To assess environmental salience in light bulb selection, the CFL was displayed with one of two labels: either a blank sticker or one that read “Protect the Environment.” The stickers were otherwise identical. Before making their light bulb selection, participants reviewed a table summarizing the similarities and differences between the two light bulbs.

Sticker Shock

Two questions still remained: If participants were to buy a CFL bulb with a blank sticker or a “Protect the Environment” sticker, how much would either sticker express their values and political beliefs? And how would they evaluate each bulb with regard to its lighting power, lighting quality, monetary savings and benefit to the environment?

“If the energy efficient product is priced in a way that makes it economically attractive, this may lead people to overlook what bothers them on political grounds.”

After analyzing the results, the researchers found that when the incandescent and CFL bulbs were equivalent in price, participants’ choices were made with little sensitivity to political ideology. The majority of participants chose the energy efficient CFL bulb, regardless of their ideology or whether the CFL’s label had an environmental message. However, when the CFL bulb was more expensive, the inclination to choose the CFL bulb with the environmental label (as opposed to the blank label) dropped off steeply for the more conservative consumers. Notably, while the environmentally friendly label dissuaded conservative consumers from buying CFL bulbs, it did not sway liberal participants in the opposite direction. The researchers speculate that liberals may already think about energy efficient goods with regard to their environmental benefit, so the environmental label did not have much of an effect on their light bulb purchase.

The findings showed that conservatives weren’t dead-set against the energy-efficient bulb when the price was right: The low cost influenced many conservative participants to choose the CFL bulb even though it has been linked to an issue many with that political ideology do not support — e.g., the need to reduce climate change. But, when the energy efficient option had a higher upfront cost (as is normally the case in the marketplace), this message deterred those on the political right from buying the CFL.

According to the researchers, the results of the light bulb experiments present a way to surmount the chief roadblocks to the greater adoption of energy efficient technology in the United States: greater up-front costs and the products’ entanglement with political debate on environmental issues.

The point, moreover, is not to single out conservatives or to impose judgment. “We come at it as a framework for assessing non-economic sources of value that affect decisions,” Gromet says. “What deters conservatives from purchasing products recognized as having long-term economic benefit? If products advertise features that do not correspond to conservative values, they become less attractive.”

The findings also demonstrate the influence of contextual effects on selection of energy efficient options. “First of all,” says Kunreuther, “be very aware that how you frame a problem and present information can make an enormous difference.” If, for example, companies replaced a label that promises a product will reduce carbon emissions with one that advertises only priorities that are shared across the political spectrum, such as energy independence and lower costs, they would likely attract a broader range of customers. The findings also speak to the importance of market segmentation — different messages may be needed to reach different consumers.

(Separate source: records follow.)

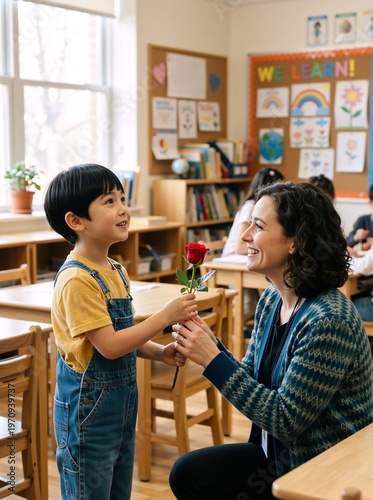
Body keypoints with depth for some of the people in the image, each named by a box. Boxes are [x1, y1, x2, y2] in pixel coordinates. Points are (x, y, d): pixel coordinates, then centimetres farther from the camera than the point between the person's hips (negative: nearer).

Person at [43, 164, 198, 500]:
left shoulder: (115, 271, 7)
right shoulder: (77, 280, -22)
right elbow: (109, 346, -25)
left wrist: (159, 352, 0)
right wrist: (165, 316, -23)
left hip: (121, 405, 9)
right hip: (88, 410, -9)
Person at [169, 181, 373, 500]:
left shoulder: (328, 320, -26)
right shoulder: (271, 300, -1)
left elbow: (284, 420, -25)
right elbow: (251, 379, 5)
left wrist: (213, 359, -25)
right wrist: (208, 343, -12)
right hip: (280, 452, 7)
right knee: (187, 473, 3)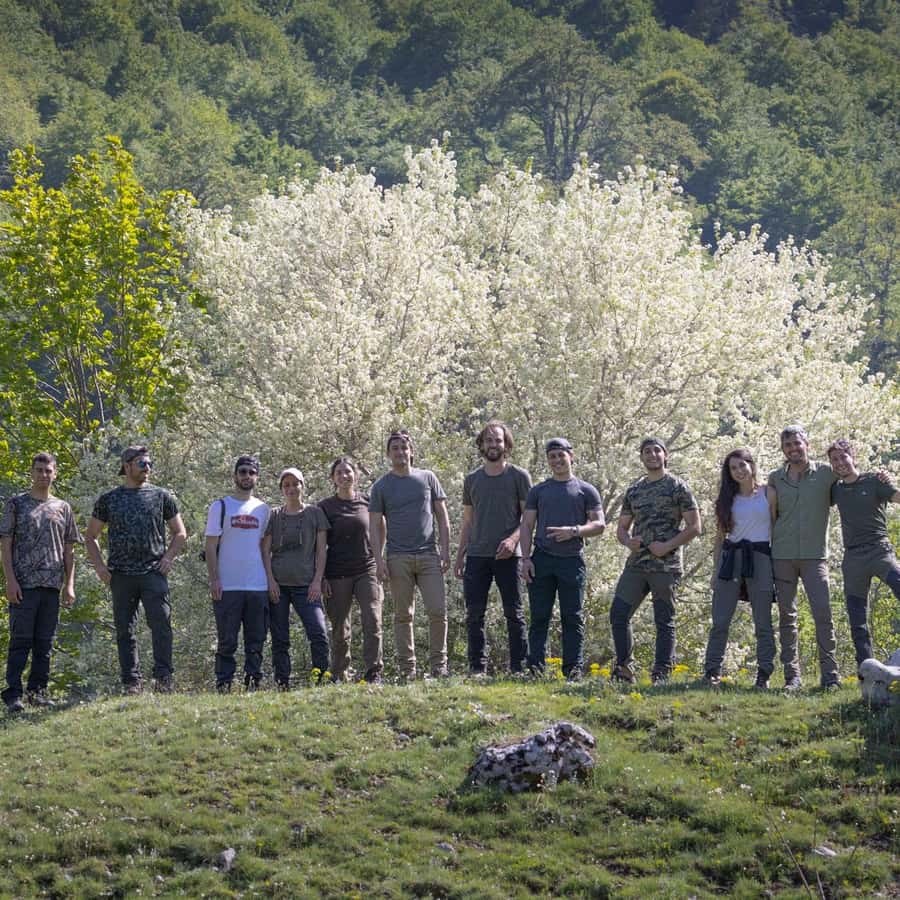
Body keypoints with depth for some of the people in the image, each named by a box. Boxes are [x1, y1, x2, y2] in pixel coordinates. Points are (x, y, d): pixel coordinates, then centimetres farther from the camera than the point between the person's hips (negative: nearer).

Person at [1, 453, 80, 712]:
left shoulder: (62, 508, 14)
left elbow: (69, 549, 15)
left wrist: (69, 585, 7)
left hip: (52, 585, 4)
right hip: (24, 584, -4)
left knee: (45, 642, 5)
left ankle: (37, 692, 11)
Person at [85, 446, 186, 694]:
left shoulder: (161, 496, 10)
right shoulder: (109, 499, 10)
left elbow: (180, 533, 16)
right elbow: (90, 536, 17)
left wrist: (168, 558, 0)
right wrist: (99, 566, 3)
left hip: (154, 572, -1)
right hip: (121, 575, 1)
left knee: (161, 623, -14)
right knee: (125, 631, 2)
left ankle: (163, 677, -11)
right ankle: (132, 682, 7)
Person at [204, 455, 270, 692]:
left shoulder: (262, 509, 14)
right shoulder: (220, 506, 3)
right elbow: (211, 546, -1)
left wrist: (270, 579, 9)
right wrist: (214, 579, -10)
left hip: (258, 585, 4)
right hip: (228, 586, -3)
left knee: (256, 640, 3)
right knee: (227, 640, -3)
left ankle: (252, 684, 7)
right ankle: (223, 685, 0)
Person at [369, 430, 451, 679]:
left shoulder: (428, 478, 10)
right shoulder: (381, 486, 7)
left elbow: (442, 516, 11)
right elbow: (376, 526, 5)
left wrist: (445, 549, 2)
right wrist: (379, 560, -5)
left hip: (429, 555, 1)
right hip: (398, 558, -1)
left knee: (438, 611, -7)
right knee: (403, 615, 3)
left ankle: (438, 665, 2)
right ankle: (407, 669, 7)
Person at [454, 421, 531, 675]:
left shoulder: (519, 476, 3)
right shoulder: (472, 479, 13)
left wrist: (513, 538, -17)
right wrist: (460, 556, 11)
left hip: (508, 556, -3)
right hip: (477, 556, 3)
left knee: (513, 613, -1)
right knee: (474, 614, 1)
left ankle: (518, 667, 3)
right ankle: (477, 668, 6)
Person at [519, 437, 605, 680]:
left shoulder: (586, 491, 10)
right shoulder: (538, 491, 15)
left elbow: (599, 524, 3)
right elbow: (526, 526, 11)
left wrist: (574, 531, -14)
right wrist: (525, 558, -2)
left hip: (572, 560, -1)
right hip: (542, 560, 1)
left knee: (573, 618, -1)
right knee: (539, 616, -2)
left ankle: (573, 669, 2)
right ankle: (535, 666, -1)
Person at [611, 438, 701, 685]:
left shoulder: (677, 487, 0)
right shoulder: (634, 490, 15)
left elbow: (694, 527, -4)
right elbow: (621, 528, 20)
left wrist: (668, 546, -14)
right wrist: (628, 542, -3)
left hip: (665, 565, -5)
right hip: (636, 563, 5)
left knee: (664, 622, -1)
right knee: (618, 614, -1)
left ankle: (661, 675, 3)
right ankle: (624, 670, 8)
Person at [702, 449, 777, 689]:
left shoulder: (768, 493, 5)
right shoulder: (728, 498, 12)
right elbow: (720, 536, 15)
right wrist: (715, 568, 9)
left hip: (759, 558, -2)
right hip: (731, 557, 2)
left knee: (763, 621, 0)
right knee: (720, 620, -2)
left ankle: (764, 675, 5)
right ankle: (712, 672, 3)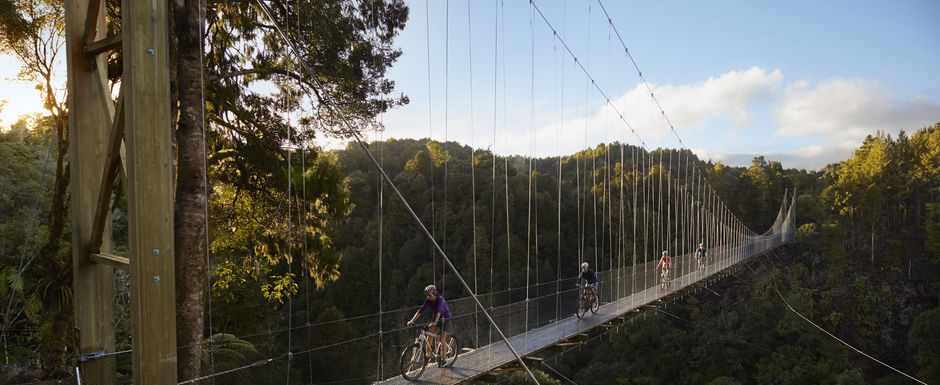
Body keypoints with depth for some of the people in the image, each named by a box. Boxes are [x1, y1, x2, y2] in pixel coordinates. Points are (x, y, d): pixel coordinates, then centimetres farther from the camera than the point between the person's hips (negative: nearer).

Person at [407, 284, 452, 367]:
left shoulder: (440, 299, -29)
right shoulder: (428, 300, -12)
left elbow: (438, 311, -44)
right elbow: (420, 310, -19)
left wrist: (434, 323, -59)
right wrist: (412, 321, -30)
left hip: (445, 318, -6)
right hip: (436, 318, 6)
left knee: (442, 339, -13)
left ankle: (442, 360, -4)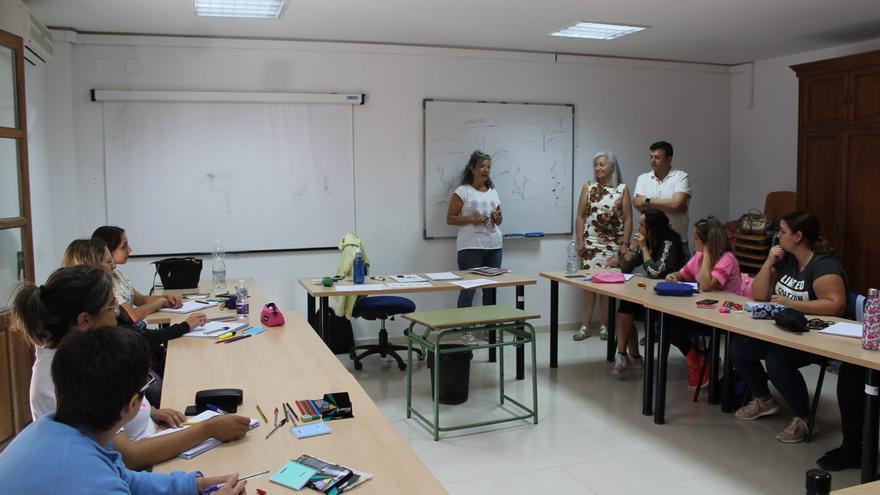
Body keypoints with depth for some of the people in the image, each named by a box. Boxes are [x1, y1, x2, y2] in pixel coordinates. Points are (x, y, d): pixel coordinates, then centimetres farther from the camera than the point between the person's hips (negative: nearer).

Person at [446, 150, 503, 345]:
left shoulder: (493, 192, 15)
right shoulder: (462, 191, -2)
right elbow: (450, 218, -4)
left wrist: (498, 218, 0)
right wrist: (471, 219, -16)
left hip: (493, 245, 6)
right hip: (470, 247, -5)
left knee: (491, 287, 7)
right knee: (468, 287, -5)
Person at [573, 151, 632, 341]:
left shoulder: (622, 189, 3)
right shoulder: (588, 187, 6)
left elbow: (627, 219, 2)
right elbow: (580, 216, 5)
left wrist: (624, 245, -4)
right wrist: (580, 241, -3)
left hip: (613, 245, 0)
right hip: (591, 243, 1)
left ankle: (604, 325, 12)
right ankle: (585, 326, 1)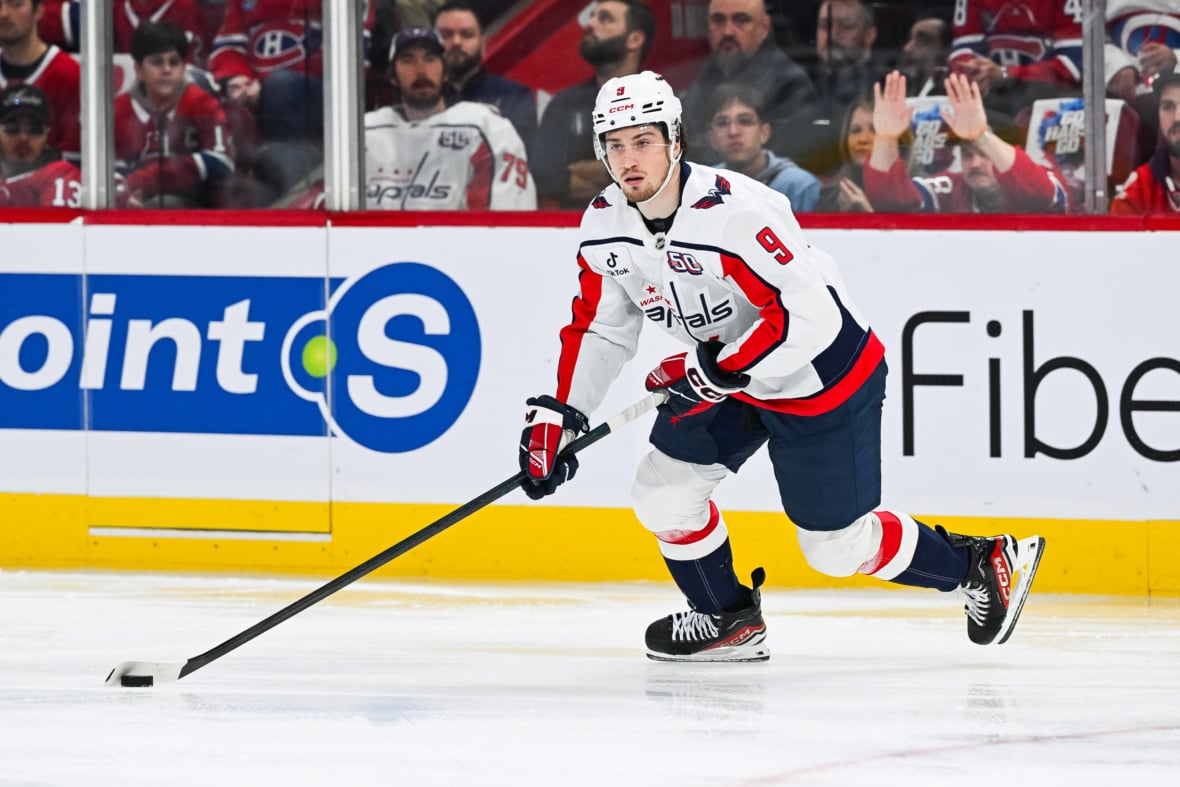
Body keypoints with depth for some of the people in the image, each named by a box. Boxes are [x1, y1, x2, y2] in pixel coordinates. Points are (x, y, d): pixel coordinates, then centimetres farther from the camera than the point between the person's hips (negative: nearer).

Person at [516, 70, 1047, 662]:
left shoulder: (732, 211, -33)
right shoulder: (605, 226, -8)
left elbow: (810, 319, -37)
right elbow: (599, 329, 5)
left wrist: (716, 369, -34)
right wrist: (557, 415, -4)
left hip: (822, 383, -7)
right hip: (725, 376, 7)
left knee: (837, 546, 1)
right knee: (662, 497, -1)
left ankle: (985, 564, 21)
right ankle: (728, 620, 21)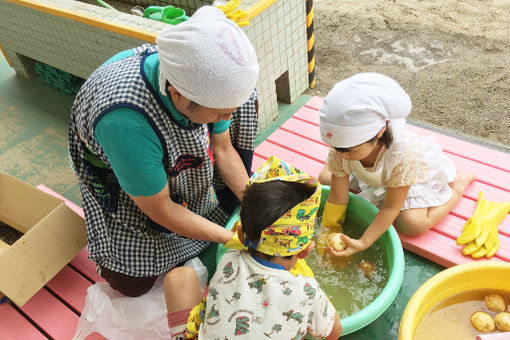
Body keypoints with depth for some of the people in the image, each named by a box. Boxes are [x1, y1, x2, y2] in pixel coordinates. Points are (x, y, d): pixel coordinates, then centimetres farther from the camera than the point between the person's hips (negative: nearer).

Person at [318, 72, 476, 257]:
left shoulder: (403, 154, -45)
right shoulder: (339, 151, -34)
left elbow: (391, 207, -35)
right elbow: (338, 196, -23)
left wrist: (363, 243, -38)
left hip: (421, 173, -4)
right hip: (374, 177, 5)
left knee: (412, 223, -26)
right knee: (325, 178, -1)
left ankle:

Coverage in the media, including a coveted plug on Comedy Central’s “Colbert Report,” has mainly emphasized polarization over these environmentally friendly products, Kunreuther notes. “You can overcome some of the concerns that people have about an issue like the environment,” he says, but success hinges on finding and advertising the values that most of us share no matter who or what we vote for or against.

“We’re stimulating the right kind of dialogue. The two sides can interact,” Kunreuther says. “If the energy efficient product is priced in a way that makes it economically attractive, this may lead people to overlook what bothers them on political grounds.”